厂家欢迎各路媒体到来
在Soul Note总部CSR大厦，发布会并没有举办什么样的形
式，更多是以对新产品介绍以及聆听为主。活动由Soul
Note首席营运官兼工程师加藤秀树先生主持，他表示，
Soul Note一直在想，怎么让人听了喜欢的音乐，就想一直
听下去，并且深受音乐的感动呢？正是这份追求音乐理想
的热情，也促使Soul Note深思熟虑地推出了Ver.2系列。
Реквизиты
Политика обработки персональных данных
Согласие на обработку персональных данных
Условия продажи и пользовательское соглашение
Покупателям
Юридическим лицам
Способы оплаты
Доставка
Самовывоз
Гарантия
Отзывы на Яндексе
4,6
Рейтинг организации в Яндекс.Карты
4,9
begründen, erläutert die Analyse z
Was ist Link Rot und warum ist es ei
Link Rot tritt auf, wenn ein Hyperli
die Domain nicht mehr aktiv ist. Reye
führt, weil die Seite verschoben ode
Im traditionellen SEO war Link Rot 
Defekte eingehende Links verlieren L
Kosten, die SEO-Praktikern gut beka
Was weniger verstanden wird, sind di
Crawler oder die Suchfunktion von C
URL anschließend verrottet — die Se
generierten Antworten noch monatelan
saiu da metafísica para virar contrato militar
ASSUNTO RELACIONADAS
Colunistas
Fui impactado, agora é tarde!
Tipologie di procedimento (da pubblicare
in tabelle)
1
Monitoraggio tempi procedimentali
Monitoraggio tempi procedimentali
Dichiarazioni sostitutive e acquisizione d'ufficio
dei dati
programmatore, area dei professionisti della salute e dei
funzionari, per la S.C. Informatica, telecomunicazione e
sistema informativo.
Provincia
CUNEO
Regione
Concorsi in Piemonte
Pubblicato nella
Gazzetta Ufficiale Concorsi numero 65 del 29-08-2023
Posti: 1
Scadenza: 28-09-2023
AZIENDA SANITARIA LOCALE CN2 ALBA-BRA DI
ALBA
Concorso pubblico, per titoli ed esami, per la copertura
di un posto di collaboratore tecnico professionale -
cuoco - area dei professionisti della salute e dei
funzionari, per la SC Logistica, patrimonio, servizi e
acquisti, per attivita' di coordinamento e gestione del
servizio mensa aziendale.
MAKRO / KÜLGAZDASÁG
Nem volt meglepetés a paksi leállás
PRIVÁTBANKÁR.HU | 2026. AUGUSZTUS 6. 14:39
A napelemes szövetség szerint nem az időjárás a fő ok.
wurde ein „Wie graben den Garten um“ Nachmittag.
----
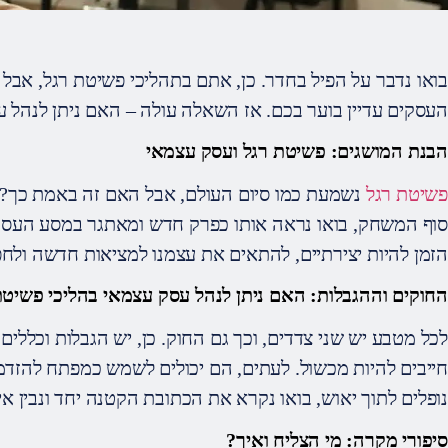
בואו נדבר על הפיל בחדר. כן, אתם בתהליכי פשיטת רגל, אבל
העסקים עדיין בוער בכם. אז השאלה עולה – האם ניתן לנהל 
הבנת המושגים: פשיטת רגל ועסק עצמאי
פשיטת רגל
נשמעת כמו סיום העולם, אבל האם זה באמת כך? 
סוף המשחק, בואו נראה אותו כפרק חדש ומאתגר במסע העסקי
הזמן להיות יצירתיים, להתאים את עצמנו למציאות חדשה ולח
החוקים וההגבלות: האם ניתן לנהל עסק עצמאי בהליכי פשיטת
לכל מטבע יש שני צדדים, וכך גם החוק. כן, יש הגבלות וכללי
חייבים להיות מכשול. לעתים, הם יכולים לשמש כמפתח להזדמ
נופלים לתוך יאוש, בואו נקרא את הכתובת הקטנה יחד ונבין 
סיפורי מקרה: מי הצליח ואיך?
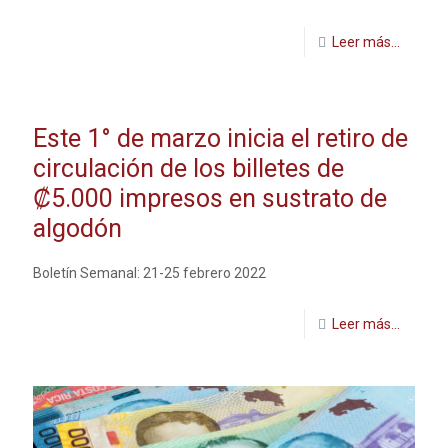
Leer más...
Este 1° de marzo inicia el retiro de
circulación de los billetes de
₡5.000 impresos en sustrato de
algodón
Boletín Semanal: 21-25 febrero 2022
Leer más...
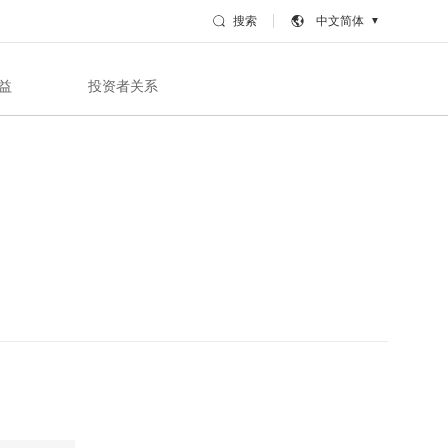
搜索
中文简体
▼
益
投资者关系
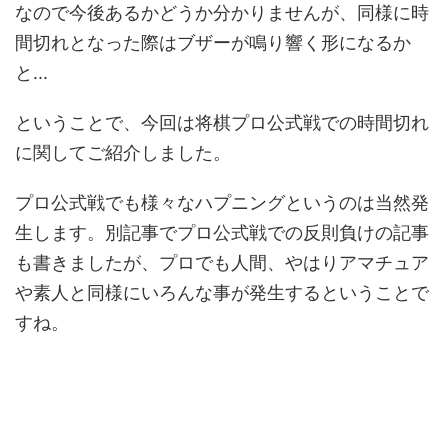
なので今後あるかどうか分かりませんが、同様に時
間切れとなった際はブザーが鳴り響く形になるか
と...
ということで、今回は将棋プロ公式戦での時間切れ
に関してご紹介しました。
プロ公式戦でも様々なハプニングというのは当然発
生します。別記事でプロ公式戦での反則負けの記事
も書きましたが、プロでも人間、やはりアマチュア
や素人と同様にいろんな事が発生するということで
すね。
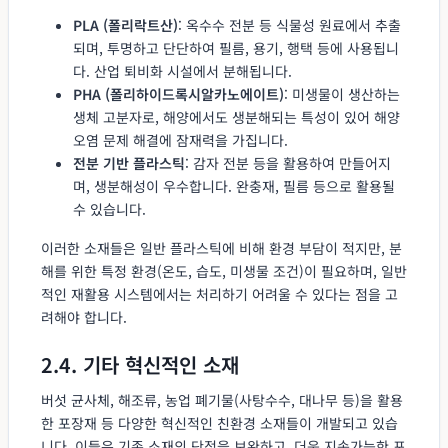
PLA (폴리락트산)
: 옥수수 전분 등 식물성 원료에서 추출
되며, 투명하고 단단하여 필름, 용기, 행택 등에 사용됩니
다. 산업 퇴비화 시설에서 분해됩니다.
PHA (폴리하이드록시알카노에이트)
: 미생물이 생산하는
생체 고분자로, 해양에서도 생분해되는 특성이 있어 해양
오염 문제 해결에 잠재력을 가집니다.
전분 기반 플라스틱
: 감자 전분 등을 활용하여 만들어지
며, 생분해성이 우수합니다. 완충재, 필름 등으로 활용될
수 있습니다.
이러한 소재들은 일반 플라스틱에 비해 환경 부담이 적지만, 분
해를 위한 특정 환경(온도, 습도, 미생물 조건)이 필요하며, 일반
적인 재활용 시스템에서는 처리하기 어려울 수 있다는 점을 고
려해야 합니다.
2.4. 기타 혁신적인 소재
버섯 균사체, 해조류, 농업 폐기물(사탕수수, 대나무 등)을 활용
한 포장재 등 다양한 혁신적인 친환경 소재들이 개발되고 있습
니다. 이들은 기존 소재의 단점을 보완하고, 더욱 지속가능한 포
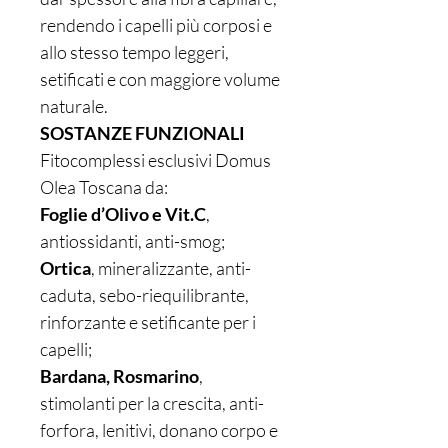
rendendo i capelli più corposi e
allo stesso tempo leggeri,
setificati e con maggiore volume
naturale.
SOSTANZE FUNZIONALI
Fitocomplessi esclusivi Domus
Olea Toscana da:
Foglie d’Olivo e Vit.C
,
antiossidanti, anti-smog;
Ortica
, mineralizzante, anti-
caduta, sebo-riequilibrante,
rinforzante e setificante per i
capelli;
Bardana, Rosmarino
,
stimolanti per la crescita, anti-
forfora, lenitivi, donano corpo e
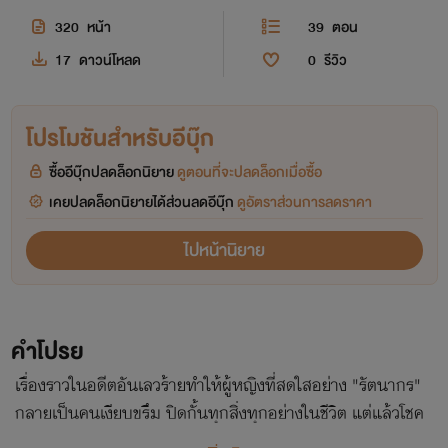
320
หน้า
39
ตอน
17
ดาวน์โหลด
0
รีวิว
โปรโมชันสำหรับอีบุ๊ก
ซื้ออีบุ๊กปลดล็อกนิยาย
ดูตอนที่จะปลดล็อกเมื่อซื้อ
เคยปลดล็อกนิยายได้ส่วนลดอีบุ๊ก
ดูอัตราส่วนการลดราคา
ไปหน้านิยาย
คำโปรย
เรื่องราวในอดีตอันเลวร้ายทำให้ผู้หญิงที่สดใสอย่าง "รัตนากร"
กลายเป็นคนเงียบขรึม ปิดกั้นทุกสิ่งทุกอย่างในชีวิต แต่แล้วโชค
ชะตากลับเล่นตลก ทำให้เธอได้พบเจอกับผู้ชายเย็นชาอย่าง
----
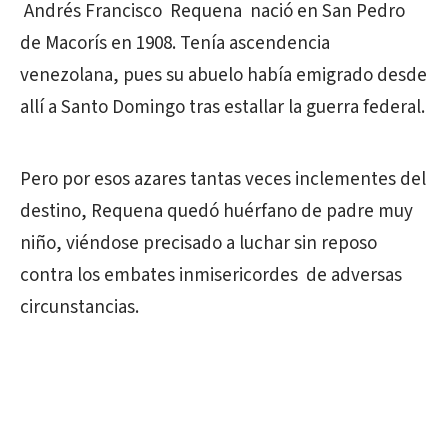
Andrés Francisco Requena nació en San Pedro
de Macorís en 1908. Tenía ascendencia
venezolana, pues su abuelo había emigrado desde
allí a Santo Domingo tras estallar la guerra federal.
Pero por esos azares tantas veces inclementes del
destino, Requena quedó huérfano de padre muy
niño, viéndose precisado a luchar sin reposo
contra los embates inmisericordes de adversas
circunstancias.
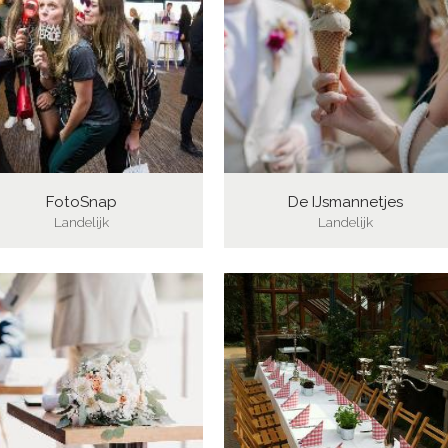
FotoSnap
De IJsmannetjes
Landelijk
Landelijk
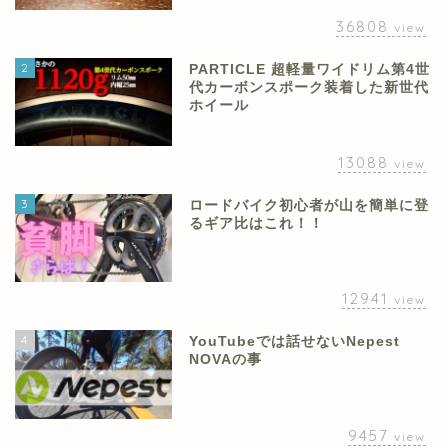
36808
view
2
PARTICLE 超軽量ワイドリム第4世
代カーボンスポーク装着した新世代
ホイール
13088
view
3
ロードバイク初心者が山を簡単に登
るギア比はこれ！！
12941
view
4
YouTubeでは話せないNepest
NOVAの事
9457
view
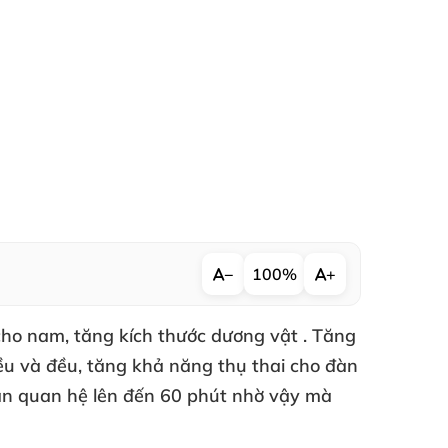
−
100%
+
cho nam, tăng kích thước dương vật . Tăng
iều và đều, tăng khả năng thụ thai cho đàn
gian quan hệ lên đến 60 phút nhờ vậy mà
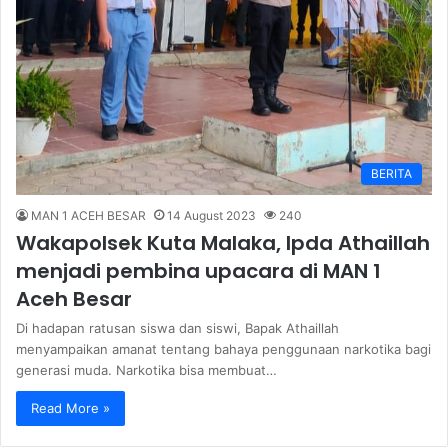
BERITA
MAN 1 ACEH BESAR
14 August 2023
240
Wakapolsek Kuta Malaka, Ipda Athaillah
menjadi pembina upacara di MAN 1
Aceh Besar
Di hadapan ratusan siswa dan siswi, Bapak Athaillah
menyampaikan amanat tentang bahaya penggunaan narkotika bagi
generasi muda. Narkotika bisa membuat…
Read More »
----
▶ _Task statement_
Reproduce the lines of the rows above between the line containing "בואו נדבר על" and the line containing "forfora, lenitivi, donano corpo e", inclusive, leaving out the pictures.

▶ _Exercise solution_
בואו נדבר על הפיל בחדר. כן, אתם בתהליכי פשיטת רגל, אבל
העסקים עדיין בוער בכם. אז השאלה עולה – האם ניתן לנהל 
הבנת המושגים: פשיטת רגל ועסק עצמאי
פשיטת רגל
נשמעת כמו סיום העולם, אבל האם זה באמת כך? 
סוף המשחק, בואו נראה אותו כפרק חדש ומאתגר במסע העסקי
הזמן להיות יצירתיים, להתאים את עצמנו למציאות חדשה ולח
החוקים וההגבלות: האם ניתן לנהל עסק עצמאי בהליכי פשיטת
לכל מטבע יש שני צדדים, וכך גם החוק. כן, יש הגבלות וכללי
חייבים להיות מכשול. לעתים, הם יכולים לשמש כמפתח להזדמ
נופלים לתוך יאוש, בואו נקרא את הכתובת הקטנה יחד ונבין 
סיפורי מקרה: מי הצליח ואיך?
Leer más...
Este 1° de marzo inicia el retiro de
circulación de los billetes de
₡5.000 impresos en sustrato de
algodón
Boletín Semanal: 21-25 febrero 2022
Leer más...
搜索
中文简体
▼
益
投资者关系
なので今後あるかどうか分かりませんが、同様に時
間切れとなった際はブザーが鳴り響く形になるか
と...
ということで、今回は将棋プロ公式戦での時間切れ
に関してご紹介しました。
プロ公式戦でも様々なハプニングというのは当然発
生します。別記事でプロ公式戦での反則負けの記事
も書きましたが、プロでも人間、やはりアマチュア
や素人と同様にいろんな事が発生するということで
すね。
PLA (폴리락트산)
: 옥수수 전분 등 식물성 원료에서 추출
되며, 투명하고 단단하여 필름, 용기, 행택 등에 사용됩니
다. 산업 퇴비화 시설에서 분해됩니다.
PHA (폴리하이드록시알카노에이트)
: 미생물이 생산하는
생체 고분자로, 해양에서도 생분해되는 특성이 있어 해양
오염 문제 해결에 잠재력을 가집니다.
전분 기반 플라스틱
: 감자 전분 등을 활용하여 만들어지
며, 생분해성이 우수합니다. 완충재, 필름 등으로 활용될
수 있습니다.
이러한 소재들은 일반 플라스틱에 비해 환경 부담이 적지만, 분
해를 위한 특정 환경(온도, 습도, 미생물 조건)이 필요하며, 일반
적인 재활용 시스템에서는 처리하기 어려울 수 있다는 점을 고
려해야 합니다.
2.4. 기타 혁신적인 소재
버섯 균사체, 해조류, 농업 폐기물(사탕수수, 대나무 등)을 활용
한 포장재 등 다양한 혁신적인 친환경 소재들이 개발되고 있습
니다. 이들은 기존 소재의 단점을 보완하고, 더욱 지속가능한 포
rendendo i capelli più corposi e
allo stesso tempo leggeri,
setificati e con maggiore volume
naturale.
SOSTANZE FUNZIONALI
Fitocomplessi esclusivi Domus
Olea Toscana da:
Foglie d’Olivo e Vit.C
,
antiossidanti, anti-smog;
Ortica
, mineralizzante, anti-
caduta, sebo-riequilibrante,
rinforzante e setificante per i
capelli;
Bardana, Rosmarino
,
stimolanti per la crescita, anti-
forfora, lenitivi, donano corpo e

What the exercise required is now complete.